(PASSAGE TO READ)
---

Apparatus and method for ensuring power compatibility between a system board and a processing device

Abstract

An i/o device on a system board has an input pin coupled via a resistor either to a logical high voltage in a first configuration or to a logical low voltage in a second configuration. The first and second configurations signify first and second power capabilities, respectively, of the system board. Before or during the boot process, a determination may be made whether a processing device installed on the system board is a high-power processing device, and a logic level of the input pin may be read. If a high-power processing device is present and the logic level of the input pin indicates the system board is not capable of supporting a high-power processing device, then the boot process may be stopped.

Description

FIELD OF THE INVENTION

This invention relates generally to computer system hardware and software, and more particularly to a technique for ensuring compatibility between system boards and processing devices such as central processing units (“CPUs”).

---

(EXTRACTED DATA)
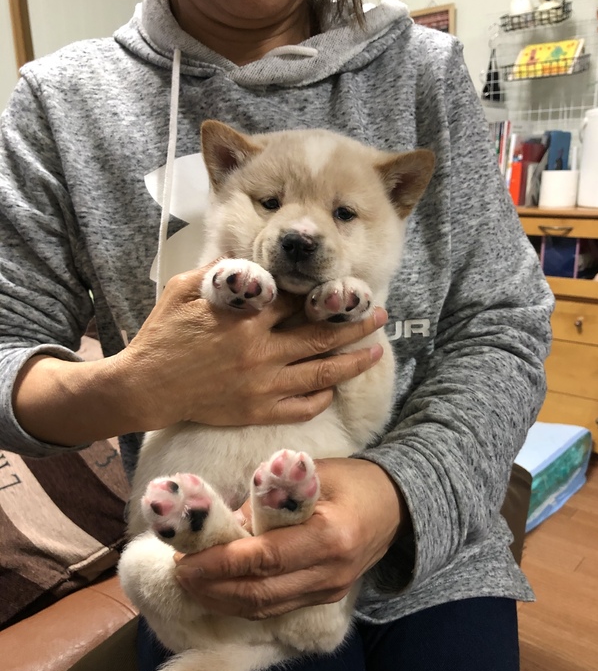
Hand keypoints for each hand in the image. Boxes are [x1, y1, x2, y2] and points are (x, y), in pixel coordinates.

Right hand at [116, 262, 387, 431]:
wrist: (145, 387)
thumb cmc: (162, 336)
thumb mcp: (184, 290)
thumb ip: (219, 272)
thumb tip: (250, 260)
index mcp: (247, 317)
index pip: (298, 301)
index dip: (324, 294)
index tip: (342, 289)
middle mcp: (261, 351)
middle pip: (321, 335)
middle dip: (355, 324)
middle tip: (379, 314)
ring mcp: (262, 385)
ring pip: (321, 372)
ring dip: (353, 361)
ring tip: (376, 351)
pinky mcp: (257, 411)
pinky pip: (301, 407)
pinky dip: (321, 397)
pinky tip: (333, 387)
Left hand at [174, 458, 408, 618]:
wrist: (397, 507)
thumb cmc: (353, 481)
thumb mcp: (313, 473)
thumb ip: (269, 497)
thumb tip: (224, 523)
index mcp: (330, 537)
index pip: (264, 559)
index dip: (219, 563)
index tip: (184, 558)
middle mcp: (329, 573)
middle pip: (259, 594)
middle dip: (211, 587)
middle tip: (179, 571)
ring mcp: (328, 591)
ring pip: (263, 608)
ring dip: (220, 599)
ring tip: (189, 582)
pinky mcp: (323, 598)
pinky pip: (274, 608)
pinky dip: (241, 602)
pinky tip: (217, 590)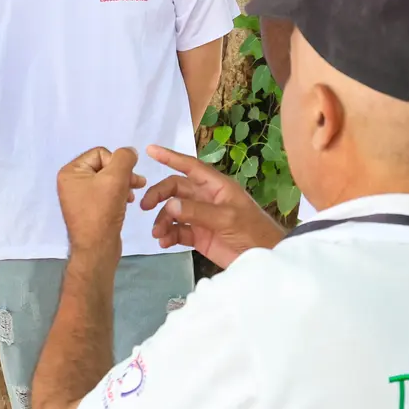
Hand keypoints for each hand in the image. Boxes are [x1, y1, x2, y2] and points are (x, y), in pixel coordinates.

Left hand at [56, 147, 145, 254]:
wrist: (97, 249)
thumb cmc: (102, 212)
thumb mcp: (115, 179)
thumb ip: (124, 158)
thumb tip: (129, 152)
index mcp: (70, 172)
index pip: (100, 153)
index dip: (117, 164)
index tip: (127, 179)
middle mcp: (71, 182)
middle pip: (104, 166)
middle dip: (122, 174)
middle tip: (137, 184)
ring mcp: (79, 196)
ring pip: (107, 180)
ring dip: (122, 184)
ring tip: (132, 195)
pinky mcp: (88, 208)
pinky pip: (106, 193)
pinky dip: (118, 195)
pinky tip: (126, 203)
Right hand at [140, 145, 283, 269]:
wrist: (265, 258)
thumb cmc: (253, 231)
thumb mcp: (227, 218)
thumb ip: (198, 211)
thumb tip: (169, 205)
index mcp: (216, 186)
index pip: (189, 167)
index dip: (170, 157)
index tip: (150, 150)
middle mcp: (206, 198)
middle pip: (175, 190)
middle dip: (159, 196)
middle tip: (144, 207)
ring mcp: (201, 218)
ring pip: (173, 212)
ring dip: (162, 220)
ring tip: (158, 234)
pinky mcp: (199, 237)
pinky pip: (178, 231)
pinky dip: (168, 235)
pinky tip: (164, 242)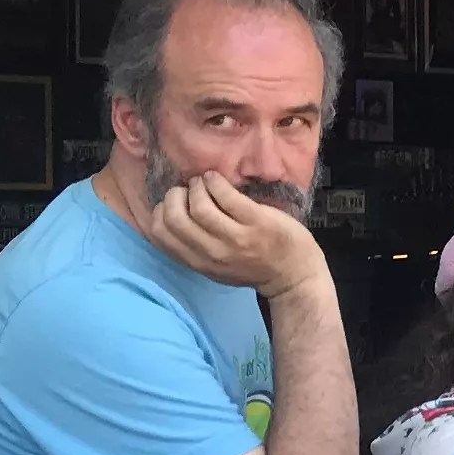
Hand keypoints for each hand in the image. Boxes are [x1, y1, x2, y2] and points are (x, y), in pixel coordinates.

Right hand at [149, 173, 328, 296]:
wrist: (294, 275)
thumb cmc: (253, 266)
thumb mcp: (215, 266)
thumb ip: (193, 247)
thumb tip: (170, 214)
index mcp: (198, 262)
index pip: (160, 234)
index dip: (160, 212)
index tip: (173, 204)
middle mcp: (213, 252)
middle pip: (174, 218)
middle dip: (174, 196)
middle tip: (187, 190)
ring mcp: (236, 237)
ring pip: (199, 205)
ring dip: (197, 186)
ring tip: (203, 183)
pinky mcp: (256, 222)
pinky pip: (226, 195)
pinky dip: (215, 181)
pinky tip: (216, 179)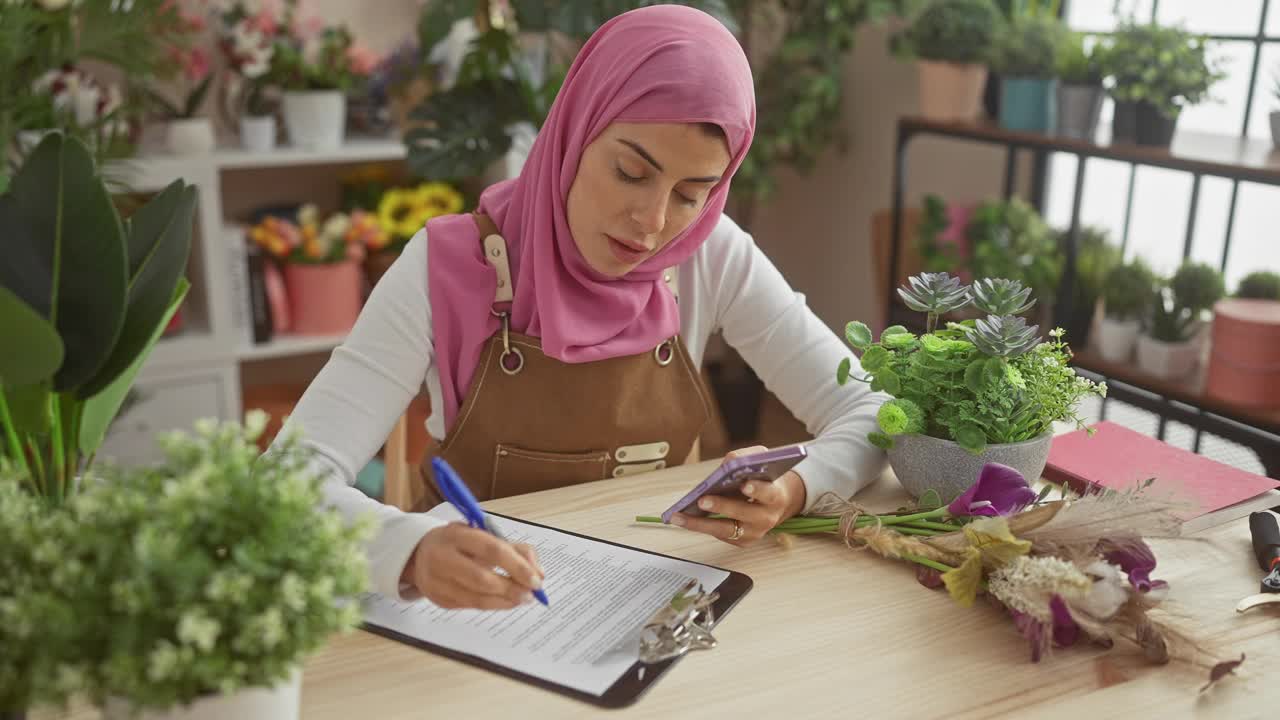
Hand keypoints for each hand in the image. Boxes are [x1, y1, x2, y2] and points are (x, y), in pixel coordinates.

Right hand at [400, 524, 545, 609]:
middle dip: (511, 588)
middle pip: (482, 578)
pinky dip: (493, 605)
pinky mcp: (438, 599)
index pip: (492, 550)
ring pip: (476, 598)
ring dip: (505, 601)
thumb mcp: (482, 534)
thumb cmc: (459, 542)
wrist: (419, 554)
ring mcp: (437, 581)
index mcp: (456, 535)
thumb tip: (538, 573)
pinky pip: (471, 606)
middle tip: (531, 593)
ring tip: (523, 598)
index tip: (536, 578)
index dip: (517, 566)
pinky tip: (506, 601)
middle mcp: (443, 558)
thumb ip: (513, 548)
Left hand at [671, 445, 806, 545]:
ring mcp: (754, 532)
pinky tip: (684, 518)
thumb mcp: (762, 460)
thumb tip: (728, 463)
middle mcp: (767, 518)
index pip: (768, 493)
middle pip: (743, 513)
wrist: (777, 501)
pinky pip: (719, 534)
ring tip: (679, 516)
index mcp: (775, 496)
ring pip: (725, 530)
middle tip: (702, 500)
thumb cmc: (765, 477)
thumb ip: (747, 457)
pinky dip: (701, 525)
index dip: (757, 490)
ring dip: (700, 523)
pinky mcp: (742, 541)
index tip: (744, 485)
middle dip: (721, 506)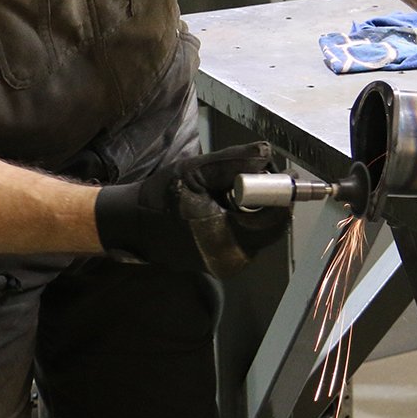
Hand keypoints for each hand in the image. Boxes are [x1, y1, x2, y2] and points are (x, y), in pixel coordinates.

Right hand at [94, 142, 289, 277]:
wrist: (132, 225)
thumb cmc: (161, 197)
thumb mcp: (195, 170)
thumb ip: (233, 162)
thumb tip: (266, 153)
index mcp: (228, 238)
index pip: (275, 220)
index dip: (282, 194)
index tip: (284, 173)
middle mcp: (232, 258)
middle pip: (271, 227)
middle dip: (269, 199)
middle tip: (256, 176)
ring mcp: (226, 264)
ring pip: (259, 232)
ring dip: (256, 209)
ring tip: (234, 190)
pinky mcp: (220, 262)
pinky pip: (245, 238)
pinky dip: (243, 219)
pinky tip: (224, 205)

---

(PARTS OF THE EXERCISE)
a - In the patent text on power compatibility, copy the passage from "Apparatus and method" up to and including "may be stopped.", substituting "resistive element" for "resistor".
b - According to the patent text on power compatibility, what may happen if a high-power processing device is present and the input pin's logic level shows that the system board cannot support such a device?
c - Extend the patent text on power compatibility, beginning right after its final sentence.

(RESPONSES TO THE TASKS)
a -
Apparatus and method for ensuring power compatibility between a system board and a processing device

Abstract

An i/o device on a system board has an input pin coupled via a resistive element either to a logical high voltage in a first configuration or to a logical low voltage in a second configuration. The first and second configurations signify first and second power capabilities, respectively, of the system board. Before or during the boot process, a determination may be made whether a processing device installed on the system board is a high-power processing device, and a logic level of the input pin may be read. If a high-power processing device is present and the logic level of the input pin indicates the system board is not capable of supporting a high-power processing device, then the boot process may be stopped.

b - The boot process may be stopped.

c -
BACKGROUND

System boards, also commonly called motherboards, are limited with respect to the amount of power they can supply to a processor such as a CPU. For example, desktop CPUs currently manufactured by Intel Corporation are divided into two classes—“mainstream” CPUs and “performance” CPUs. Some system boards are designed to source sufficient power to host either a performance CPU or a mainstream CPU, while other system boards are designed to support only a mainstream CPU. Operating a performance CPU in the latter type of system board can result in overheating, damage to components and possibly even fire. Consequently, it is necessary for system designers and manufacturers to ensure that each system board is matched appropriately with its processors.

The prior art solution to this problem has been for basic input/output services (“BIOS”) firmware to keep a hard-coded list of system board models that do not support high-power processors. During power-on selftest (“POST”), the BIOS would determine if a high-power processor is installed on the system board. If so, then the BIOS would determined the model number of the system board and would check the hard-coded list to determine whether the system board supports high-power processors. If not, the BIOS would disallow continuing with the boot procedure. This solution is somewhat undesirable in that the BIOS must keep a list of many different types of system boards. Moreover, whenever new system boards are released, the BIOS must be updated accordingly.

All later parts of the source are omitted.